Ahlat Ağacı Film Analizi

Sinan üniversitede sınıf öğretmenliği bitirmiş ve memleketi olan Çanakkale’nin Çan ilçesine dönen bir gençtir. Asıl isteği olan yazarlık ile hayatta kalabilmek için istemediği işleri (öğretmenlik, polislik…) yapmak zorunda olma düşüncesi arasında hedefsiz bir portre çizmektedir. Babası İdris kumar zaafı yüzünden tüm varlığını kaybetmiş, ailesini zor duruma düşürmüş, herkese borcu olan ve bunlarla birlikte itibarını da yitirmiş bir öğretmendir. Annesi kocasını kumardan uzak tutabilmek için maaş kartına bile el koymuş olmasına rağmen tüm ihtiyaçlarını başkasından isteyerek karşılamak zorunda kalan çaresiz ve mutsuz bir ev hanımıdır. Sinan ile babasının meslektaş olmaları, babasına baktığında Sinan’ın kendisini görmesinin fakat bunu kabul etmek istemeyişinin bir tasviridir. Film genel anlamda Sinan’ın yazar olma çabası ile plansız yaşam kesiti ve aile ilişkilerini konu etmektedir.
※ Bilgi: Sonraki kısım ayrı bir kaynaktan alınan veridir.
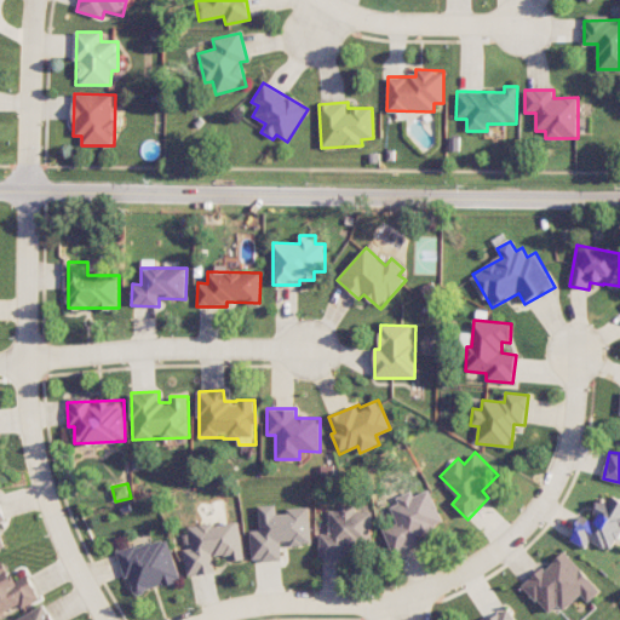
[(446,527),(430,489),(413,497),(412,492),(389,501),(397,523),(383,529),(391,550),(446,527)]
Filmde sorgulanan temel kavramlardan birisi dürüstlüktür. Sinan kendince doğruları söylemekten çekinmeyen bir karakterdir. Bu doğruları dile getirme çabası kimi zaman patavatsızlığa varmaktadır. Bir diyaloğunda kasabasını sevmediğini, dar kafalı, hoşgörüsüz, bezelye taneleri gibi birbirine benzeyen bir sürü insan arasında ömrünü çürütmek istemediğini söyleyerek karşısındakinin alınmasına sebep olur. Hatta bir konuşmasında annesi bile “son söylemen gerekeni ilk söylüyorsun” diye bu durumu ifade eder. Diğer yandan sürekli hakikatı arayan, kendine ve çevresine sürekli dürüst davrandığını düşünen, hatta çoğu zaman söylemleri ukalalık olarak algılanan, doğru söylediği için dokuz köyden kovulduğuna inanan Sinan’ın kitabını bastırabilmek için dedesinin evinden çaldığı eski kitapları ve babasının köpeğini satarak kendi ahlak anlayışı ile çatışması filmde irdelenen bir durumdur. Köpek, Sinan’dan daha güçsüz olması nedeniyle sevdiği sahibinden ve mevcut hayatından koparılıp satılmasına direnememiştir. Köpeğin yeni sahibi tarafından bağlandığı yerde Sinan ile son bakışmaları ve daha sonra Sinan’ın köpeği kaçıp suya atlarken görmesi vicdan muhakemesinin görsel sunumudur. Aslında doğrucu görünmek ve oportünist olma durumu film genelinde bir çok karakterde irdelenmektedir. Borcuna ve işine sadık olmayan, fakat söylemleri ile müslüman olmanın erdemli olmakla eşdeğer olduğunu savunan imam, sözde milliyetçi belediye ile arasında çıkar ilişkisi olan kum ocağı sahibi bu karakterlerden bazılarıdır. Diğer taraftan babası İdris kumar bağımlısı, itibarı dahil her şeyini bu yolda kaybetmiş, kimse tarafından ciddiye alınmayan bir adam olmasına rağmen film boyunca kumar oynadığı hiç görülmemektedir. Hatta otogarda köfte için Sinan’dan para istemesi, ganyan bayisinde gazete okuması, köyde kayınpederinin kapısını tamir etmesi ya da Sinan sınıfına girince Sinan’ın sattığı köpeği için kayıp ilanı hazırladığı kağıdı gizlemesi; Sinan tarafından çıkarcı ve yalancı olarak ön yargı ile karşılanır. Oysa annesinin babası hakkında “onun bu haline hem kızıyorum hem üzülüyorum, bize bir şey olsa kılı kıpırdamaz ama köpek için perişan oldu, onu suçlamadan seven tek canlıymış” sözü işin iç yüzünü vurgulamaktadır. İdris zamanında idealist ve çalışkan bir öğretmendir fakat onun farklı karakteri ile topluma uyum sağlayamayışı sonucu isyanını bir zamanlar kumar şimdilerde ise hayalini kurduğu köy hayatı ve inatla kazmaya çalıştığı kuyu metaforu ile göstermektedir.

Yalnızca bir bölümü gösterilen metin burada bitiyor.